Dream therapy involves the analysis of the dream-world and derives from the psychoanalytical theories developed by Sigmund Freud. It is believed that the mind processes unconscious thoughts and transmits them through dreams.
So practitioners try to make sense of events within dreams and assign meanings to them, based on an individual’s life and situation. Modern Dream therapists believe that the comprehension of dreams can bring harmony between the body, mind and spirit.
The study of dreams can be traced back to ancient times where the Egyptians and Babylonians believed them to be mechanisms for seeing the future, communicating with gods and for curing illnesses.
Modern psychoanalytical approaches derive heavily from the work of 17th Century physician, Sir Thomas Brown and perhaps more significantly, Sigmund Freud, whose book The Interpretation of Dreams forms the bedrock of contemporary methods of dream analysis.
The methology also formed part of the theories of Carl Jung who proposed that dreams could provide windows into the unconscious. However, he rejected the notion that dreams concealed feelings and emotions and that they instead provided an opportunity to discover solutions to problems that existed in waking life.
Psychologists Calvin S Hall and Robert Van De Castle were also key figures and developed the Quantitative Coding System, which created a kind of narrative in which the recollection of dreams could be placed. This approach is however dismissed by many contemporary theorists as being too narrow in its scope.
Contemporary approaches to psychoanalytical dream analysis feature three methods:
Freud believed that the study of dreams was key to understanding the unconscious – he identified two elements common to all dreams: manifested and latent content.
Manifested Content is the dream that a person remembers upon waking up. Latent content is the dream that is not remembered. Freud proposed that latent dream content was the result of sensory impressions that occur during the night, residue of the previous day and the instinctual impulses which form part of the psyche, known as the ID.
The Symbolic approach holds that dreams should be considered in their entirety and that the analysis of any messages within them can only be understood by taking the whole dream into account.
The Decoding Method views objects and events as symbols, which can be translated by using a key guide.
Modern methods of interpretation, although based on the work of Freud, have evolved considerably.

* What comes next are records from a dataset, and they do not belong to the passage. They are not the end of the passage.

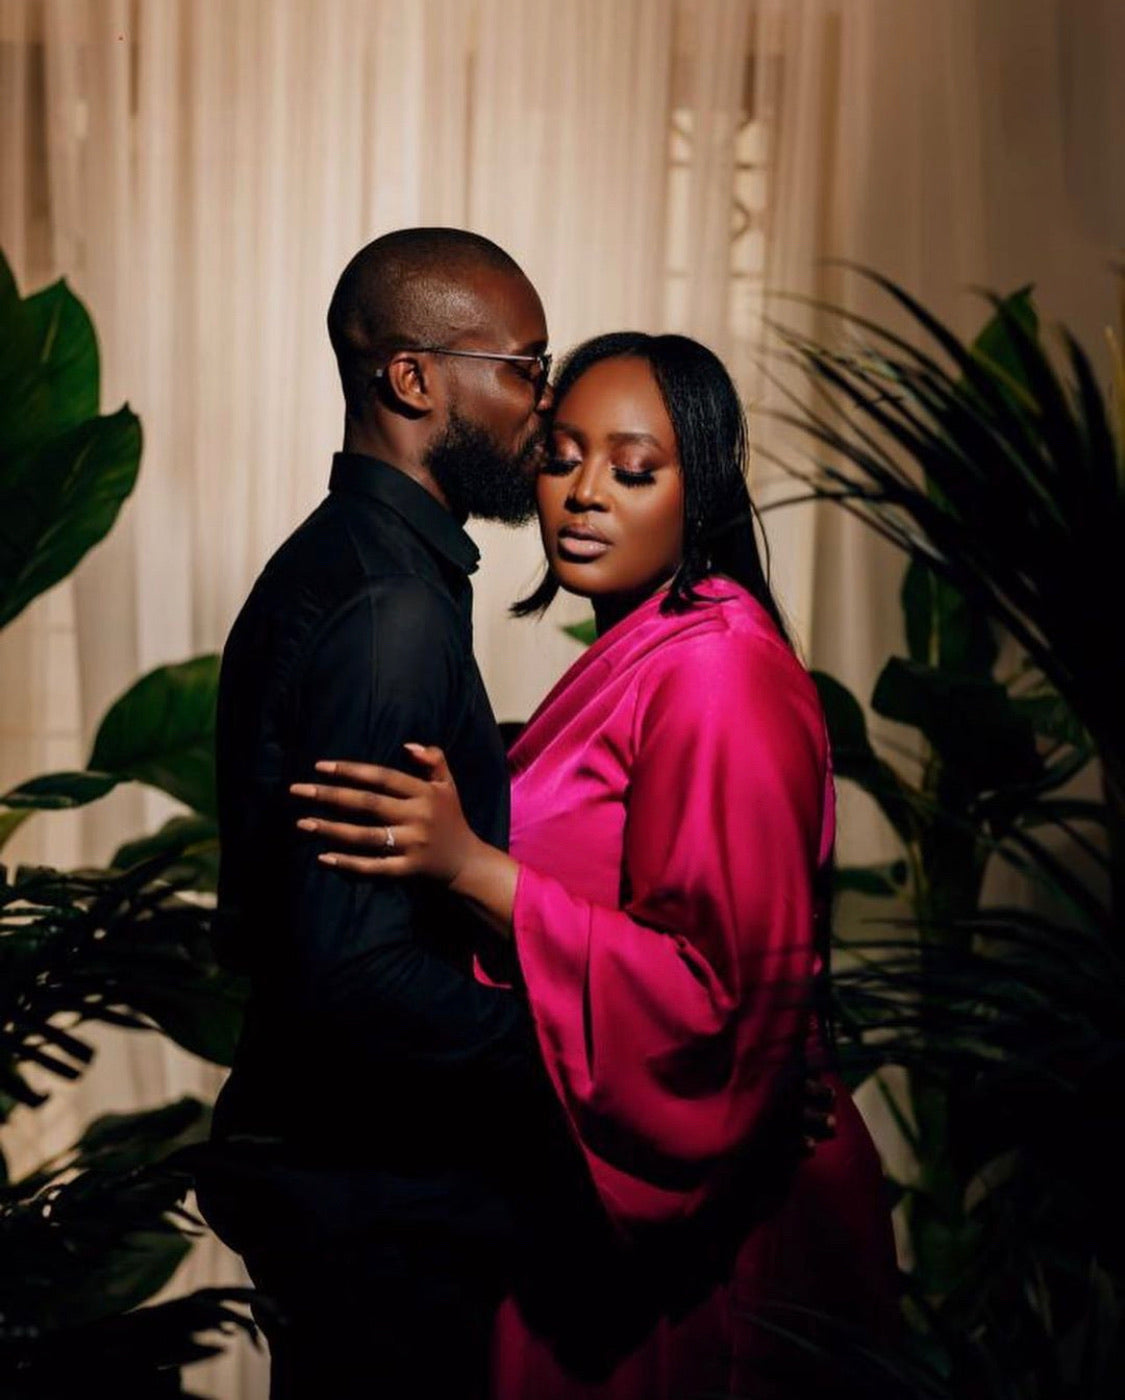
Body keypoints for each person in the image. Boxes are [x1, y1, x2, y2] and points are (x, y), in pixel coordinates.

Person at [293, 332, 900, 1397]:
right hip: (602, 1204)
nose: (581, 494)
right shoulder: (654, 642)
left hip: (706, 1240)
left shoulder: (715, 672)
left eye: (631, 468)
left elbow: (712, 997)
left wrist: (476, 868)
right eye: (562, 455)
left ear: (698, 487)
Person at [198, 227, 565, 1400]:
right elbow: (350, 970)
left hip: (358, 1183)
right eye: (526, 366)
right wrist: (584, 1056)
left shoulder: (364, 566)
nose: (544, 409)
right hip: (376, 1198)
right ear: (411, 378)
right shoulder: (390, 604)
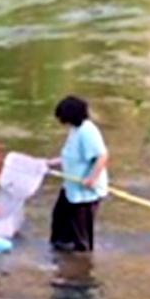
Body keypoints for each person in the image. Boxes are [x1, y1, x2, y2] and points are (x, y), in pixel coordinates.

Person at [48, 96, 108, 252]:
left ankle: (82, 266)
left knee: (81, 233)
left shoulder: (88, 132)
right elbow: (70, 155)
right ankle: (61, 257)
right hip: (71, 188)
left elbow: (102, 156)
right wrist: (49, 163)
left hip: (86, 193)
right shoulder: (75, 130)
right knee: (59, 221)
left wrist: (91, 178)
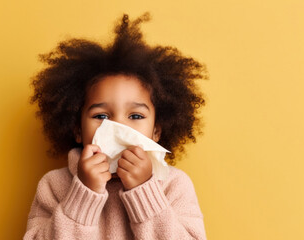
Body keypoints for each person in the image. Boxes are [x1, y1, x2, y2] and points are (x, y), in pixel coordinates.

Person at [24, 12, 208, 240]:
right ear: (78, 130)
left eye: (136, 116)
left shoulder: (174, 185)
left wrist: (145, 192)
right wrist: (83, 194)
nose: (119, 126)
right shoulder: (54, 185)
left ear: (156, 131)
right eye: (101, 116)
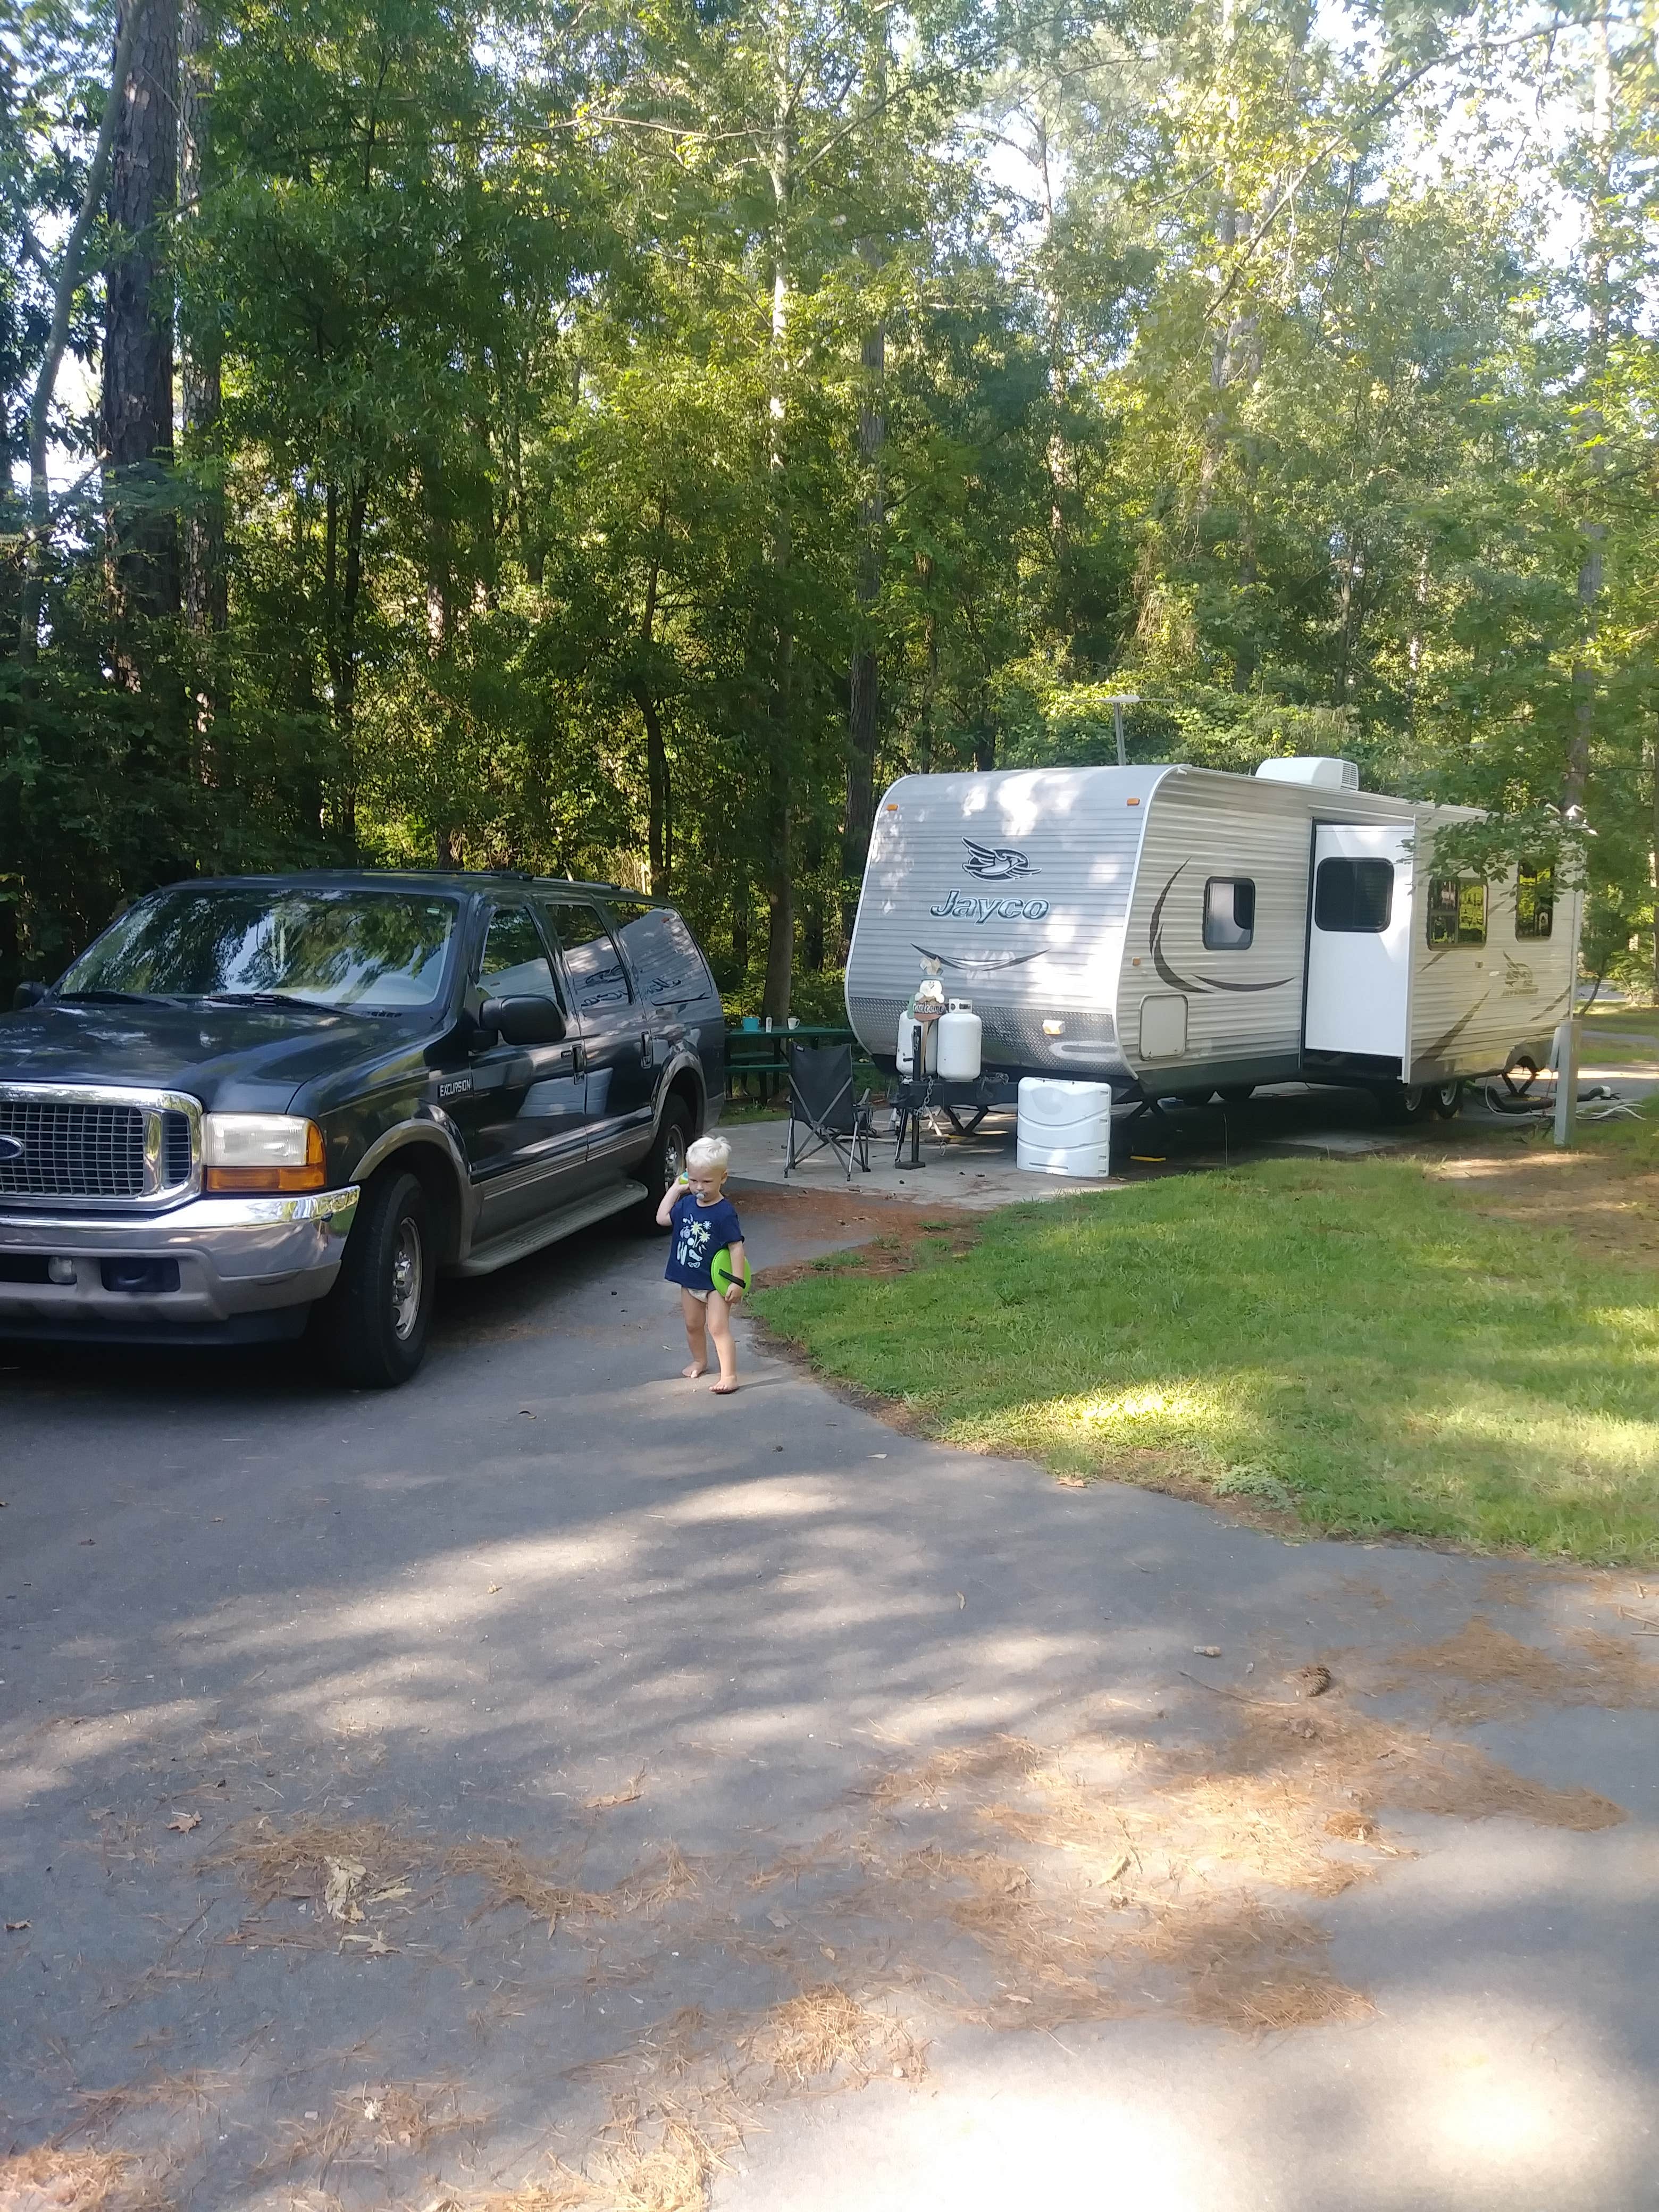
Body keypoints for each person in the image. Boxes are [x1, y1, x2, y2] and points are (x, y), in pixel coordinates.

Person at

Many contemporary analysts believe that a person’s genetic history and unresolved conflicts are often exposed in transference (unconscious redirection of feelings) which are then exhibited through dreams – the dream is often seen to be a reflection of the entire personality.

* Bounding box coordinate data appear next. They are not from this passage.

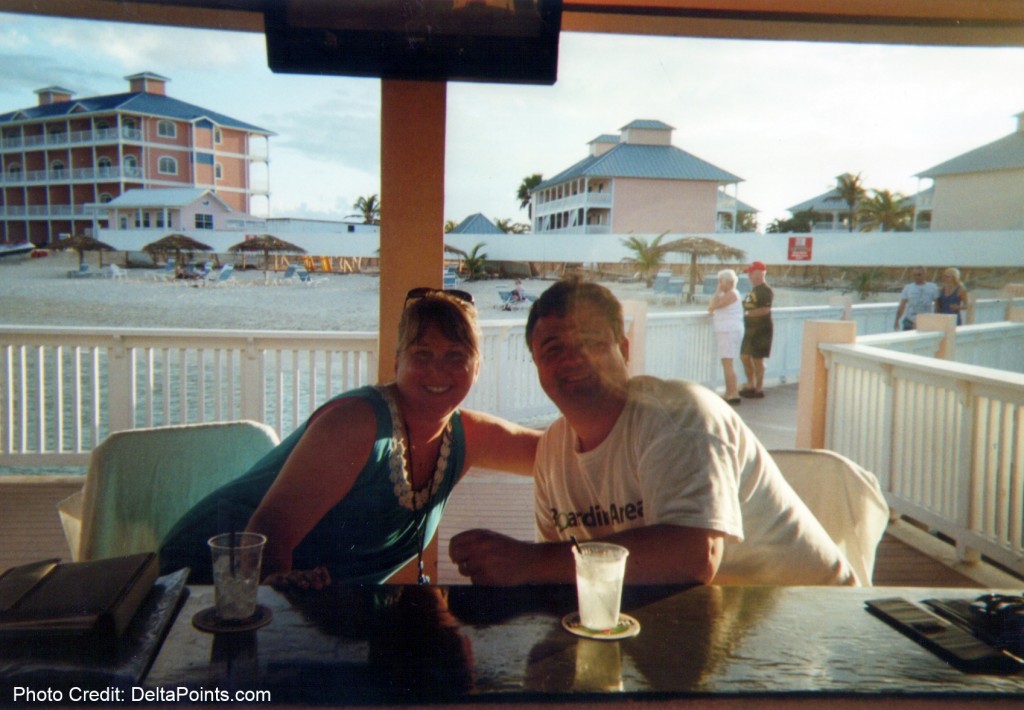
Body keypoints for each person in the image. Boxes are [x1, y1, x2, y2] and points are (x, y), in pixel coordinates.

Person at [449, 278, 857, 587]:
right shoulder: (553, 452)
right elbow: (565, 568)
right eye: (553, 349)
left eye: (591, 340)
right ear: (537, 366)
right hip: (697, 624)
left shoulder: (678, 416)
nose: (573, 358)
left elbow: (693, 558)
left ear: (623, 349)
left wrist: (528, 562)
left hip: (813, 620)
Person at [160, 287, 540, 585]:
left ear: (477, 369)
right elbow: (265, 539)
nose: (438, 371)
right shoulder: (357, 424)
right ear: (397, 362)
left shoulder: (468, 434)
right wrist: (278, 601)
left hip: (316, 615)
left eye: (456, 356)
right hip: (203, 587)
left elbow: (560, 453)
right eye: (422, 354)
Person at [707, 268, 743, 405]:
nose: (719, 284)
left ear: (727, 282)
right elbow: (712, 307)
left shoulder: (732, 294)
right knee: (727, 362)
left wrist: (717, 291)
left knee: (728, 363)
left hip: (729, 331)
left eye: (720, 281)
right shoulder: (731, 293)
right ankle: (730, 392)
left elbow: (712, 306)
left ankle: (733, 393)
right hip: (727, 331)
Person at [739, 261, 773, 399]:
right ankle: (750, 384)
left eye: (751, 273)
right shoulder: (753, 290)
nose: (749, 276)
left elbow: (765, 309)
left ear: (759, 274)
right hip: (749, 329)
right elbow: (745, 304)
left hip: (762, 330)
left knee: (757, 360)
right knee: (745, 356)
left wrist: (747, 314)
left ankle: (758, 388)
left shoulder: (765, 290)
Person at [894, 266, 939, 330]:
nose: (917, 277)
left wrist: (936, 320)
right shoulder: (908, 288)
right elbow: (902, 305)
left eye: (919, 275)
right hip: (910, 321)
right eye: (914, 275)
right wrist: (897, 320)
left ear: (925, 274)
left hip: (926, 321)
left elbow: (937, 306)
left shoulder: (932, 287)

How can the study of dreams help?
Dream interpretation is suitable for anyone wishing to explore their unconscious and find out more about their inner-selves. The technique can prove very helpful at uncovering repressed thoughts and emotions, which may be affecting and individual’s life negatively.
Understanding the causes of dreams can help individuals to achieve better self-awareness and a greater understanding of their own emotions.
Practitioners who use the interpretation of dreams as a method of therapy can sometimes help those suffering from recurring dreams. An understanding of a recurring dream’s meaning can sometimes cause it to cease.